Which brings up ‘negotiation’.

Surely, not all moral principles are negotiable? :evilfun:

Ah, I see. Like I said, I’m trying to decipher Biggy’s criteria. I personally wouldn’t need my morality approved by the sociopath.

Depends. How important is it (morally speaking) to avoid the conflict and war that would ensue over not negotiating your principles?

I apologize. I had thought that you were one or another rendition of a…Christian? Perhaps I have you confused with someone else.

But let’s start fresh. Pertaining to conflicting human behaviors derived from conflicting value judgments you are not an advocate for a religious perspective?

Or [like me] that you once were but are not now?

Let’s pin this down, okay? The existence or non-existence of God is absolutely crucial to the points that I raise on this and on other threads.

And I am particularly confused because in the very next breath…

…you mention Him. :wink:

Well, admittedly, I am still not entirely certain myself of the manner in which Gib differentiates Prong #1 from prong # 2. As near as I am able to understand it so far, #1 revolves around human consciousness itself [the nature of it] while #2 revolves more around its use value and its exchange value when the conscious minds of mere mortals come to collide out in a world of conflicting goods.

Note to others:

Please hazard a guess as to why he refuses [over and again] to address the actual distinction that I do make here.

As an engineering feat the mission is either accomplished or it is not. Dasein is not relevant in getting the math and the science right. And since the mission was approved by the powers that be the conflicting goods [while still existing] is not relevant to those who seek to accomplish the mission. They are after all wholly committed to it.

As a moral quandary, however, which side is able, in turn, to definitively establish that accomplishing this mission is the moral obligation of a rational human being?

Or, instead, that the moral obligation of a rational human being is to spend that money and to utilize that manpower on more pressing needs/priorities at home.

You can arrest the rapists and the murderers. You can punish them. You can reconfigure the upbringing of children so that [perhaps] there are fewer rapists and murderers. There are any number of practical solutions.

But that still leaves the philosophers [the ethicists] with the task of devising an argument that demonstrates why the sociopath is necessarily irrational in arguing that sans God, self-gratification is a reasonable moral font.

And I suspect there are considerably more babies killed through abortion than women raped and murdered by sociopaths.

And why is it necessarily wrong for those in the pro-life movement to see abortion itself as a sociopathic behavior?

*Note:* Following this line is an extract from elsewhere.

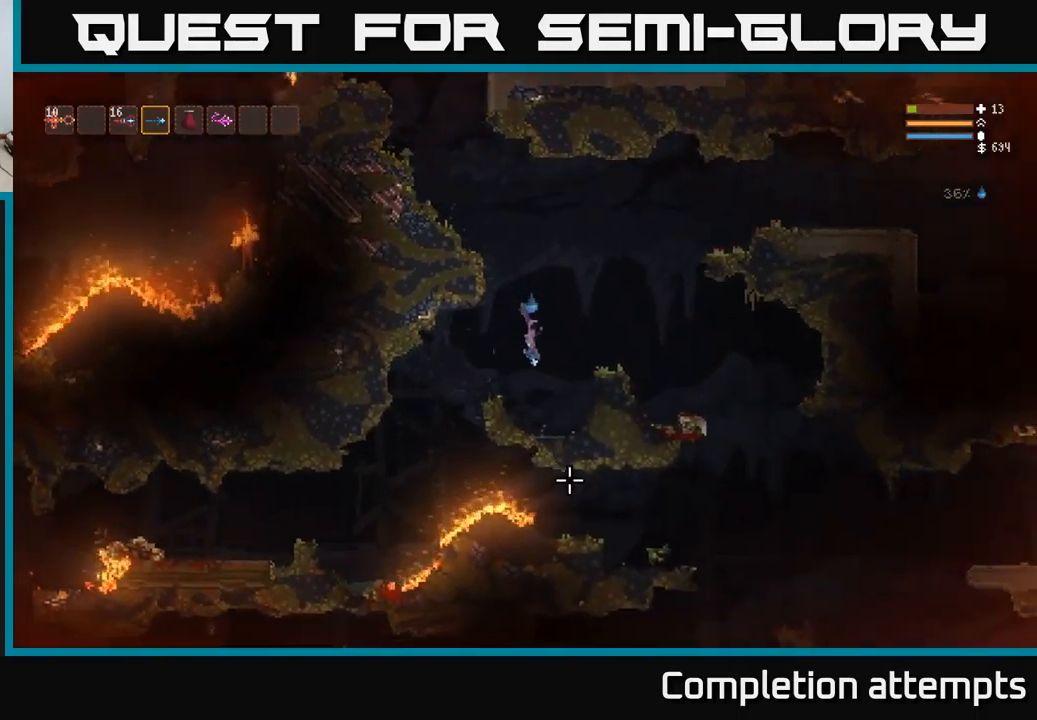
{"buttons": ["L2"], "left_stick": "right", "right_stick": "down", "events": [[84, "left_stick", "center"], [267, "left_stick", "right"], [300, "L2", "down"]]}
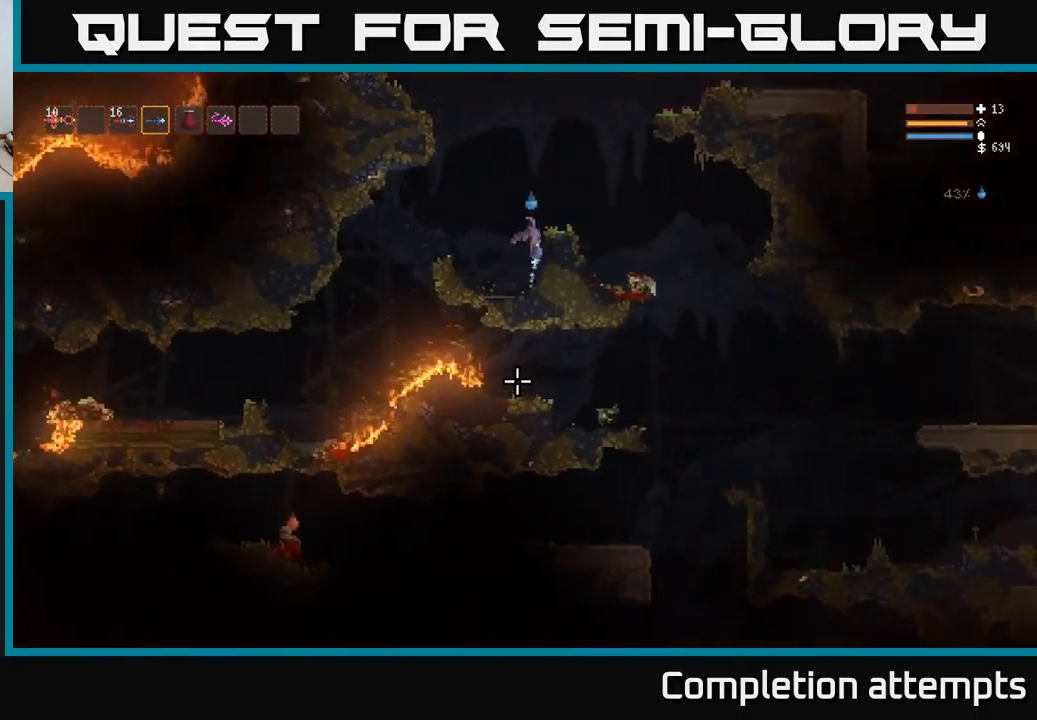
{"buttons": [], "left_stick": "right", "right_stick": "down", "events": [[184, "L2", "up"]]}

And I am only pointing out that, in being confronted with conflicting goods [and the arguments of the sociopath] I am still entangled in this:

If I am always of the opinion that 1] my own values are rooted in dasein and 2] that there are no objective values “I” can reach, then every time I make one particular moral/political leap, I am admitting that I might have gone in the other direction…or that I might just as well have gone in the other direction. Then “I” begins to fracture and fragment to the point there is nothing able to actually keep it all together. At least not with respect to choosing sides morally and politically.

Though I am still enormously curious as to why/how it is not applicable to you when your own behaviors come into conflict with others.

I know, I know: You already addressed it. We are “stuck” here.

Note to others: Is that my “position”? Have I “turned off my brain”? Or is this really more about Phyllo [and all of the other objectivists here] arguing that if you don’t think exactly like “one of us” – “naturally” for example – than it is you who have “lost some aspect of your humanity”.

Reminds me of this :

[quoteinvestigator.com/2012/03/07/haggling/]
(http://quoteinvestigator.com/2012/03/07/haggling/)

“one or another rendition”

I have been talking to you for years and you still don’t know shit about me.

I’m just “one or another rendition” of a stereotypical objectivist. =D>

Thanks a lot. :-"

Except it’s more like being forced to choose between two sacred values–both of which are important to uphold; it’s like the troly scenario: which do you choose to save? Five people tied to a track or one person tied to a different track? The train is barreling down the track and it’s headed towards the five people, but you can throw a switch which will redirect the train onto the track with the one person. ← It’s not your fault. You didn’t ask to be put into the position of having to make this choice, but you are in that position and you do have to make the choice. Either way, you could be held responsible by a belligerent party itching to cast blame on you.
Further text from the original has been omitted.